PCA analysis of the effect of oat β-glucan, grape skin extract, and both of them addition on the volatile compounds in shortbread cookies. Treatments: Control, G—the addition of red grape skin extract, B—the addition of 30% oat β-glucan concentrate, G + B—the addition of red grape skin extract and 30% oat β-glucan concentrate

Consumer evaluation

Figure 3 shows the influence of different treatment and storage times on sensory attributes of shortbread cookies measured at the beginning of the experiment (W0) and after 3, 6 and 9 weeks of storage. PCA plot showed that there are two main factors accounting for 77.84% of the variance.

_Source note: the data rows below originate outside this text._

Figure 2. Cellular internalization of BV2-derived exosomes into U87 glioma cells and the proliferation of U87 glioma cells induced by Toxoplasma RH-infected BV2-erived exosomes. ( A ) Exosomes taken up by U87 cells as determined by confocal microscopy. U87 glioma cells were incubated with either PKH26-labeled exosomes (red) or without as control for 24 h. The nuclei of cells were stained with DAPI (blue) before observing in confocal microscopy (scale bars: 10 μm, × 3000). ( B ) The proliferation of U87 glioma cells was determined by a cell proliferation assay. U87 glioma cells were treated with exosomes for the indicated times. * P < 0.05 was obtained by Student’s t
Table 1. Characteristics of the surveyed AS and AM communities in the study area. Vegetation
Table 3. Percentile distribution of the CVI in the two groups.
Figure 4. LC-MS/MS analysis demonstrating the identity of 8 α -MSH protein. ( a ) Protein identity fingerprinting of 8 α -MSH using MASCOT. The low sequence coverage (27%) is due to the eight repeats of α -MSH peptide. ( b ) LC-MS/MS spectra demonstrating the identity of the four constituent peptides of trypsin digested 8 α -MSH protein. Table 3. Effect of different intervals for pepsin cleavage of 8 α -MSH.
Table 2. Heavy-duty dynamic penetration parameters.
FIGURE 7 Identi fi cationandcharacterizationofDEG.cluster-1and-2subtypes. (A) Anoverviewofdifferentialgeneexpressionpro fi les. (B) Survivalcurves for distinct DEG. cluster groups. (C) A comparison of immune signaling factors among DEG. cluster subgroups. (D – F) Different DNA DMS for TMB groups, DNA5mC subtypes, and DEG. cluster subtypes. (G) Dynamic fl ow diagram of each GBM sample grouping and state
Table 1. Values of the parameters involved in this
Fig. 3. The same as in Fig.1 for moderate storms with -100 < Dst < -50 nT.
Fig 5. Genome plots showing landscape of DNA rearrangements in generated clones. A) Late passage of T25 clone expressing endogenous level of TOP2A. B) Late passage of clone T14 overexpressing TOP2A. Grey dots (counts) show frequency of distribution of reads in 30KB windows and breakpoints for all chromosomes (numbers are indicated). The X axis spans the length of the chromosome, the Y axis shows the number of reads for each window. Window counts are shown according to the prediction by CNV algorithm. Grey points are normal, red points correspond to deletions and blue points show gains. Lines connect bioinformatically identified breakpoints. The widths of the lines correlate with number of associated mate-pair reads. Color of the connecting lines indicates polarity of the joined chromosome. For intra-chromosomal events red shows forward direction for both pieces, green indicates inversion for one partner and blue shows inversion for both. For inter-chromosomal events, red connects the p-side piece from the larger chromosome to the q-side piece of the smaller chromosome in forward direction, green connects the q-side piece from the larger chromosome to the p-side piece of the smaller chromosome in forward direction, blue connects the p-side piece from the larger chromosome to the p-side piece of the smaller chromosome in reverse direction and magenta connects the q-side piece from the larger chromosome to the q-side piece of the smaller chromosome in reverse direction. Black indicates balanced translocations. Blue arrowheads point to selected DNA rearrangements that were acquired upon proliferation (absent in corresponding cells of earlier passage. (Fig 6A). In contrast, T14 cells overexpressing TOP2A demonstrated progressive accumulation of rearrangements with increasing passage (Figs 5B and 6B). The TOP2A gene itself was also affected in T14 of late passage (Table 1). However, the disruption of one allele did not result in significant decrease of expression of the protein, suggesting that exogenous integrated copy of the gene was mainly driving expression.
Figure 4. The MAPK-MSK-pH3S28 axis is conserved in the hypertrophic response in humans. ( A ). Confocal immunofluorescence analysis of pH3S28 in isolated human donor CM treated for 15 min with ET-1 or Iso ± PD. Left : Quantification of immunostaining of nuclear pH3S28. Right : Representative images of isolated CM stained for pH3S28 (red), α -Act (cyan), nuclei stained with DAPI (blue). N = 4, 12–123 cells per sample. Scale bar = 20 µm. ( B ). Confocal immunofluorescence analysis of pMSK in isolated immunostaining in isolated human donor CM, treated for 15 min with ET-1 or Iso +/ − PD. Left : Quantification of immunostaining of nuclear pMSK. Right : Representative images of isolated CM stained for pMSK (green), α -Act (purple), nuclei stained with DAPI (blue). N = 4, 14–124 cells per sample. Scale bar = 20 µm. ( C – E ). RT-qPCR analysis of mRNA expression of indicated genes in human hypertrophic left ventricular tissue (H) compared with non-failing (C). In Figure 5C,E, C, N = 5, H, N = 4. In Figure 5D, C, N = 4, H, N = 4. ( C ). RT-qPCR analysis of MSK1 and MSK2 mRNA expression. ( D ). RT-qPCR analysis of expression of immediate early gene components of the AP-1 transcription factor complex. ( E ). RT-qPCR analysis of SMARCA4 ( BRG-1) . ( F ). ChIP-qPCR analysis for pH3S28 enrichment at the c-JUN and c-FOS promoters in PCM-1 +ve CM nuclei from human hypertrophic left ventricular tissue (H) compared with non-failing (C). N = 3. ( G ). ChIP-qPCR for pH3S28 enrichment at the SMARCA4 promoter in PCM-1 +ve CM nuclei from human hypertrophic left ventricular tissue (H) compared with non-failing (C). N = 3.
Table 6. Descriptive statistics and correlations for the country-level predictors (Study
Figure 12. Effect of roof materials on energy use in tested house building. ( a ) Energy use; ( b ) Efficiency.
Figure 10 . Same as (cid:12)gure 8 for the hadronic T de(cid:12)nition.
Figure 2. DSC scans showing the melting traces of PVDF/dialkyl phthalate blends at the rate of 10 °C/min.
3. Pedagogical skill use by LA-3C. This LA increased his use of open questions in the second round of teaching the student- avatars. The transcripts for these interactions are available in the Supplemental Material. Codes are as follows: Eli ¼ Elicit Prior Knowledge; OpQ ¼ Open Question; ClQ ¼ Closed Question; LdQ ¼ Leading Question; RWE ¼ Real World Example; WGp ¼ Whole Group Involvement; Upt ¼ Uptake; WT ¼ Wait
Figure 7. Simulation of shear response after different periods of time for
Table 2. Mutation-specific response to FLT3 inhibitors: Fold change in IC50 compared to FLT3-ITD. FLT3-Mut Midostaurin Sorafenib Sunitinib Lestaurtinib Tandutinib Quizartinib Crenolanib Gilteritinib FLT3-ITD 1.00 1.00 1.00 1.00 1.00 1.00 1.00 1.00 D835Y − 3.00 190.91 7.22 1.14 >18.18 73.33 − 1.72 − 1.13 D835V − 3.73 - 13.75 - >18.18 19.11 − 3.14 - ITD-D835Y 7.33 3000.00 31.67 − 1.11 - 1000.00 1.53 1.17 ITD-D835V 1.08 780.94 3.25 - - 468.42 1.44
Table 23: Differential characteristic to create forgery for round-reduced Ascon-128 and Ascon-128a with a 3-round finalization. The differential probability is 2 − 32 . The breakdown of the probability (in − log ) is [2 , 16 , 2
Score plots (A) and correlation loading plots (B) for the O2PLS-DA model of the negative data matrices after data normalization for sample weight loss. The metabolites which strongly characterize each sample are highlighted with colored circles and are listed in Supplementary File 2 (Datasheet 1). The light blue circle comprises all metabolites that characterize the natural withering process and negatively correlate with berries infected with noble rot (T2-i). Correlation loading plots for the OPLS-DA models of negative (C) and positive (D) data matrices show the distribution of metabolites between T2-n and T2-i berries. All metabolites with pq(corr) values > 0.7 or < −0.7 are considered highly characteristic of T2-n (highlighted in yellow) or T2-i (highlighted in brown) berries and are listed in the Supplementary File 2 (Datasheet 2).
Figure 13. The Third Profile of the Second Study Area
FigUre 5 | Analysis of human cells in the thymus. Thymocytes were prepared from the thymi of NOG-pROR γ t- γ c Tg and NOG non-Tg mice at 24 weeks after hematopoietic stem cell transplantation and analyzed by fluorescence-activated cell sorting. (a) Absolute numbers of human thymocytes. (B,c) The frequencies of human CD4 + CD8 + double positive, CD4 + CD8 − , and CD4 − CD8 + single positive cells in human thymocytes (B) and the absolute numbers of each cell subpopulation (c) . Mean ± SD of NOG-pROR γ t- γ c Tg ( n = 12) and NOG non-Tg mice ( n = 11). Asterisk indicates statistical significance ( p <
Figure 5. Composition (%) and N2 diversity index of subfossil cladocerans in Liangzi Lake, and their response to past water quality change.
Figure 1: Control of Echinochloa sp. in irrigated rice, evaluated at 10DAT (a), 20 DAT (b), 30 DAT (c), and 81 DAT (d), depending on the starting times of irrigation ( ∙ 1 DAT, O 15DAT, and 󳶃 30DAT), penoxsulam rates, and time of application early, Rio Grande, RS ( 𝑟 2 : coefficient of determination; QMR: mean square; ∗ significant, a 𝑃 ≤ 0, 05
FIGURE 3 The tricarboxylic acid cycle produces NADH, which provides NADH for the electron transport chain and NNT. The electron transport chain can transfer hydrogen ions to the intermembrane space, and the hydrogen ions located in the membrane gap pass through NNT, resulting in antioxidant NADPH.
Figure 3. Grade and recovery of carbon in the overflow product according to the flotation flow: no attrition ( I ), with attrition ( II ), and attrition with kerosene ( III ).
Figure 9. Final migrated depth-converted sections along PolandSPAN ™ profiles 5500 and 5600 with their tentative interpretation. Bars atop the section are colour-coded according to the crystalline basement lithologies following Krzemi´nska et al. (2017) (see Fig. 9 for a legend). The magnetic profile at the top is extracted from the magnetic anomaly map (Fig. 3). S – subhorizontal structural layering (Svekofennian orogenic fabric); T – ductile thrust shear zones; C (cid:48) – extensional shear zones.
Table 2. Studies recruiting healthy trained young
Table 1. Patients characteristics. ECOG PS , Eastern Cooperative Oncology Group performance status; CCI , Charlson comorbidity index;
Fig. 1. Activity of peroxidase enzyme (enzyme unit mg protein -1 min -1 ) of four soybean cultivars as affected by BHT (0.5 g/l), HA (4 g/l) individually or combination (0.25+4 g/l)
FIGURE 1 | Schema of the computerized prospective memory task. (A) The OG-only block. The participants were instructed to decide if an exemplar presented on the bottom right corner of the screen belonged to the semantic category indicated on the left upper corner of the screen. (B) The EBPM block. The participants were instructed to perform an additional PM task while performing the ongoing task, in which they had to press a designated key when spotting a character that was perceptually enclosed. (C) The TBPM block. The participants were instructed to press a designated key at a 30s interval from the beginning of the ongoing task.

Data analysis of consumer evaluation results showed a good separation of samples, with 57.11% of the variation accounted for PC1 and 20.73% for PC2. The primary factor (57.11%) was related to texture, overall acceptability, aroma and taste. The secondary factor (20.73%) was related to crunchiness, colour and external appearance. Consumers recognized detected differences between control samples and enriched cookies, grouping them into distinctive clusters. Variations in the preference and acceptance of consumers are associated with changes in sensory properties caused by red grape skin extract and 30% oat β-glucan concentrate addition. The external appearance, crunchiness and colour of cookies were dominating descriptors. Furthermore, taste, aroma, texture and overall acceptability were distinguishing variables, which strongly distinguished cookies with additives from cookies without additives. Samples enriched with grape skin extract (G samples) and grape skin extract and β-glucan (G + B samples) were characterised by similar acceptance of most sensory discriminants compared to the control samples. Only the β-glucan-enriched samples (B samples) showed significantly (P < 0.05) lower sensory acceptance compared to the control samples. The experiment showed that the addition of either grape skin extract or β-glucan to the recipe formulation had much greater impacts on the sensory properties descriptors acceptance than the storage time. Consumer evaluation showed that the most appreciated cookies with additives were G and G + B samples. Kozłowska et al. [70] reported similar findings with respect to sensory evaluations upon adding different amounts of spice extracts to cookies to inhibit oxidation.

Fig. 3
figure 3

Influence of different treatment and storage time on sensory attributes of shortbread cookies measured on the 0th, 3rd, 6th and 9th week of storage (respectively: W0, W3, W6, W9). Treatments: Control, G—the addition of red grape skin extract, B—the addition of 30% oat β-glucan concentrate, G + B—the addition of red grape skin extract and 30% oat β-glucan concentrate

Conclusions

The reported findings showed that the addition of red grape skin extract and oat β-glucan in recipe formulations for shortbread cookies significantly improved the quality and nutritional biological value of the product. Samples with these additives had higher total antioxidant activity, total phenolic content and were more thermally stable than control samples. The additives caused significant changes in the colour, texture parameters and volatile compounds profile of the finished product, but it did not affect the sensory acceptance among consumers. The use of these types of additives represents a development in food technology which may be of value in the food industry to increase the nutritional value and extend the shelf life of bakery products. In conclusion, use of red grape skin extract and 30% oat β-glucan concentrate has a positive effect on the pro‐health, technological and storage properties of shortbread cookies.